Starring: Sean Penn, Emile Hirsch, Josh Brolin, Diego Luna, James Franco, Alison Pill, Victor Garber, Denis O’Hare
Director: Gus Van Sant
Summary: The story of Harvey Milk, and his struggles as an American gay activist who fought for gay rights and became California’s first openly gay elected official
Other Nominations: Director, Actor (Penn)*, Supporting Actor (Brolin), Original Screenplay*, Original Score, Costume Design, Film Editing
While there are a couple of hiccups here and there, I think this was about as good as a fictionalized account of the life of Harvey Milk was ever going to be. Sean Penn is outstanding as the gay rights pioneer (even if I still would have given the Oscar to Mickey Rourke for The Wrestler), and always embodies the humanity and spirit, the great aspects and the flaws, of the man he is portraying. For me, that humanity is where the film excels-it takes a much more personal and smaller approach to the subject than others might have and it’s much better for it, showing Milk as a fundamentally good person who decided to start fighting and helped start a long journey towards progress with the neighborhood he lived in. Along these same lines, it does a great job of focusing on how tightknit of a community the LGBT community was and had to be because each other were all they had and there’s a real spirit to the scenes where we see the group of activists together.

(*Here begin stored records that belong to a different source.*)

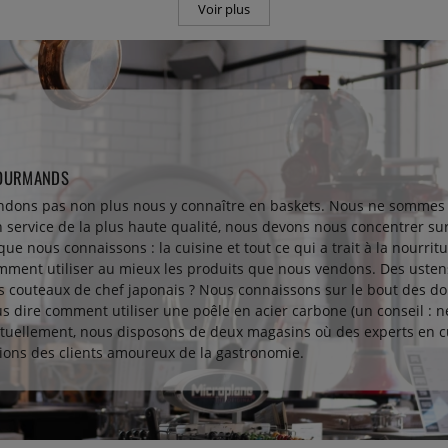
Voir plus
GOURMANDS
ndons pas non plus nous y connaître en baskets. Nous ne sommes 
service de la plus haute qualité, nous devons nous concentrer sur
que nous connaissons : la cuisine et tout ce qui a trait à la nourrit
ment utiliser au mieux les produits que nous vendons. Des ustensi
s couteaux de chef japonais ? Nous connaissons sur le bout des do
s dire comment utiliser une poêle en acier carbone (un conseil : ne
 actuellement, nous disposons de deux magasins où des experts en 
tions des clients amoureux de la gastronomie.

The way the film depicts Dan White is also interesting because of his motivations. He didn’t hate Milk because he was gay (although he certainly wasn’t a supporter of gay rights) which means Milk wasn’t really a martyr-he was murdered because of mental instability, resentment and a feeling of betrayal that had been building in White over the the past ten months. Humanizing one of the great villains in the history of the gay community in this way further grounds the film and keeps the story personal, making it not so much a grand narrative about the gay rights movement in general, but instead the story of a great activist who was killed senselessly and tragically. Milk is one of the better “based on a true story” movies of the last decade and is well worth watching.